I have been railing against grad school for a long time, and I’m starting to believe that you should leave grad school off your resume if you are not working in the field you studied.
Here are five reasons why putting grad school on your resume makes you look bad. (And at the end of this post, there’s a game plan for what to do with any gap you’ll have when you remove grad school from your resume.)
1. Grad school on your resume is a formal announcement of a mistake.
If you are working in the exact field that you went to grad school for, then this advice does not apply to you. But most people do not get jobs that are directly related to their graduate degree. Most people did not need to go to grad school to get a job.
Which begs the question, “Why did you go?” For most people the answer will be that it was a mistake. It was a lot of time and money spent for a degree they didn’t need.
Other people will say they love to learn. This is not a good thing to say because it is not remarkable. At least, not among the people you need to be better than to get hired. Those star employees are learning all the time and do not take time away from work to go to grad school. Are you so stupid that you cannot learn without getting grades? Because this is what it looks like if you say you went to grad school because you love to learn.
You might say that you went to grad school because your parents were paying, or because it was a free ride. But this does not bode well for your work ethic. Because your time is valuable. Or at least you need to talk like it is, so that you can get someone to pay you for it. If you just went to grad school to kill time, you will probably kill a lot of time at work, too.
2. Grad school on your resume makes you look like you’re worth less money.
Going to grad school in a field unrelated to your job is like having an irrlevant job on your resume. And you already know that people leave stupid jobs off their resume. Grad school is like that — a stupid job that detracts from your story.
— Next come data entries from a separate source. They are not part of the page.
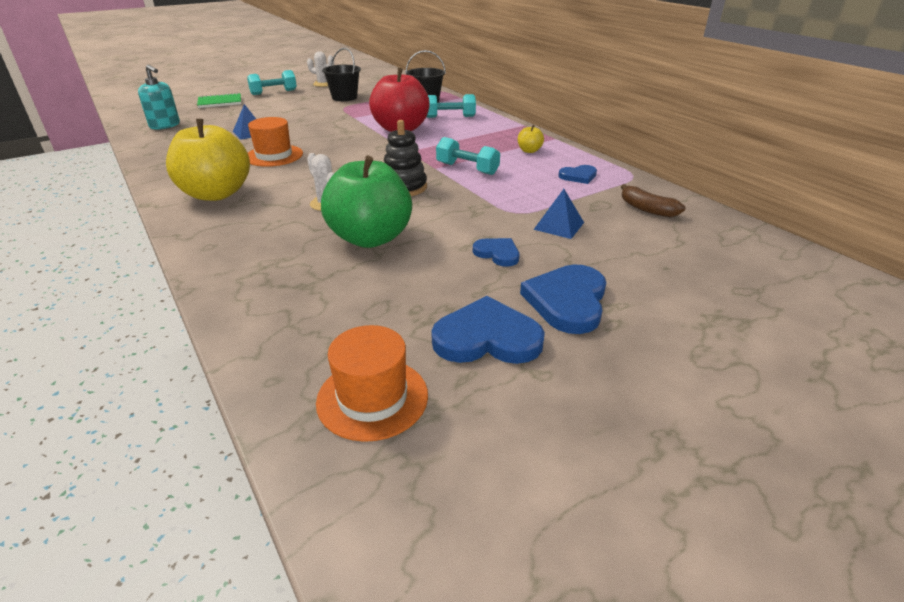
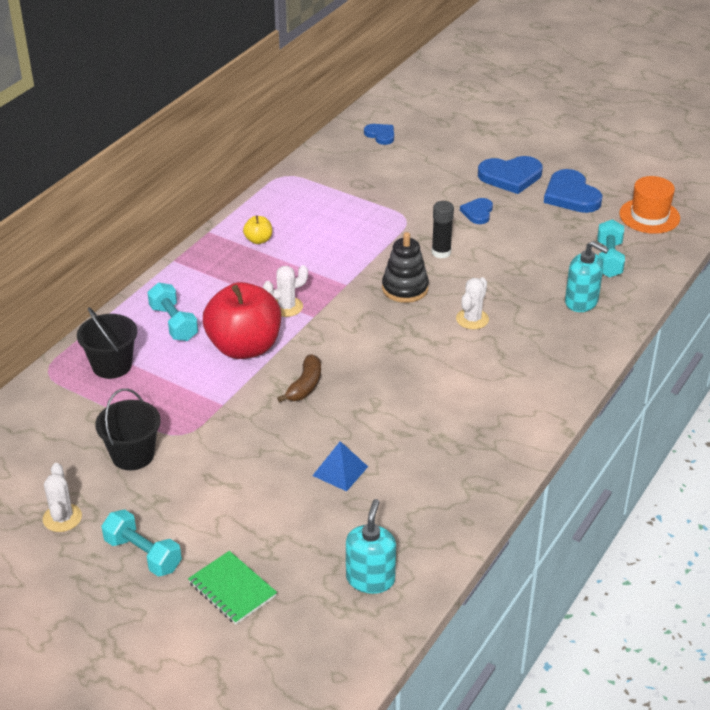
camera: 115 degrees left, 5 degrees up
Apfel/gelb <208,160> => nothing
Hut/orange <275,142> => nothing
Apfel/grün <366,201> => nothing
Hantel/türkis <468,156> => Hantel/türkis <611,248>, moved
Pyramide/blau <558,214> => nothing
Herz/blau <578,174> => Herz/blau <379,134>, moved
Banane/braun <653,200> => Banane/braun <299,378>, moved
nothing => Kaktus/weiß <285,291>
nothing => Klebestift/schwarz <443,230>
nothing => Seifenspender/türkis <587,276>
The story is really important: A resume is a story of how you managed your career in a way that is focused on what you want to do right now. You don’t need to tell your life story. You need to tell a story that makes you look like the perfect candidate for your perfect job. If your resume shows that you’ve done tons of things—like study law and work at an online marketing firm—then you look more like a generalist, and you won’t be as desirable. Specialists get more money than generalists.
3. Grad school on your resume makes you look like you’re scared of adult life.
Generally speaking, people who have huge excitement about creating their own path in the workforce do not go to grad school. People who have excitement about deciding for themselves what to read and what to learn are people who stop going to school and join the workforce. The workplace, done right, is a place for self-directed learning.
Most people who went to grad school did it to prolong adolescent needs for grade-based approval. (Note: This analysis comes from writers at the Chronicle for Higher Education.) This is because the model of grad school is generally outdated for today’s workforce, and high performers see this flaw before they enroll. But people who are scared to try holding their own in the workforce see grad school as a way around the inevitable difficulties of finding a job one enjoys.
4. A Ph.D on your resume often makes you look like a poor self-learner.
Graduate degrees in the humanities are totally useless. I should know. I went to graduate school for English, which served only to give me a little break from real life.
But it’s not just English programs that are dead ends. The Chronicle of Higher Education has reported that one would have had a better chance surviving the Titanic than getting a job as any type of humanities professor. Humanities PhD programs suck up time and energy with little return.
Most people who go to grad school for humanities defend their decision by saying they love their topic. But look, if you love your topic, open a book and teach yourself, after work. You don’t need permission, or a graduate degree, to become an expert in something you love. There is little correlation between education and success in the workplace. There is huge correlation between success at work and ability to be a self-learner.
5. Business school on your resume makes you look timid.
If you went to a top-ten school—top ten in the nation, not in your state—then the selection process is so stringent that it’s meaningful that you were accepted. Put the degree on your resume. For those who went to business school anywhere else, the selection process was weak because they make a truckload of money from each student admitted. So having made it into an MBA program there is no big achievement.
But really, if you think you’re good at business, why did you dump $100,000 into business school instead of investing it into your own company? And even if you wanted to learn about business, there are reams of data proving how you learn faster by having your own company rather than talking about other peoples’ companies. So putting business school on your resume makes you look like you don’t have faith in yourself.
Solution: Leave a gap in your resume. Really.
The strongest candidates have gaps in their resume. Taking time off is an honest way to learn about yourself. The interviewer will assume you did odd jobs to support yourself. (Which is what most people do when they are starting off in adult life.)
Instead of putting your graduate school degree on your resume, it will look better if you focus on the other stuff you were doing during that time. Travel, maybe. Or training for a marathon. Or learning to dance. You can tell people you took time off from the typical workday life of sitting in front of a computer. There’s intrinsic value to physically doing something, and you can talk about that when you talk about a gap on your resume.
When an interviewer says, “What did you do during this gap?” They don’t mean what did you do every second. They mean, what did you learn? And they want to hear self-learning, and self-knowledge. They don’t want to hear spoon-fed grad-school learning.
Some of the hardest parts of adult life are gaining self-knowlege and applying it to get a job that is right for you. The best way to show that you’re a strong performer is to tell the story of you facing this challenge head on, day after day, year after year.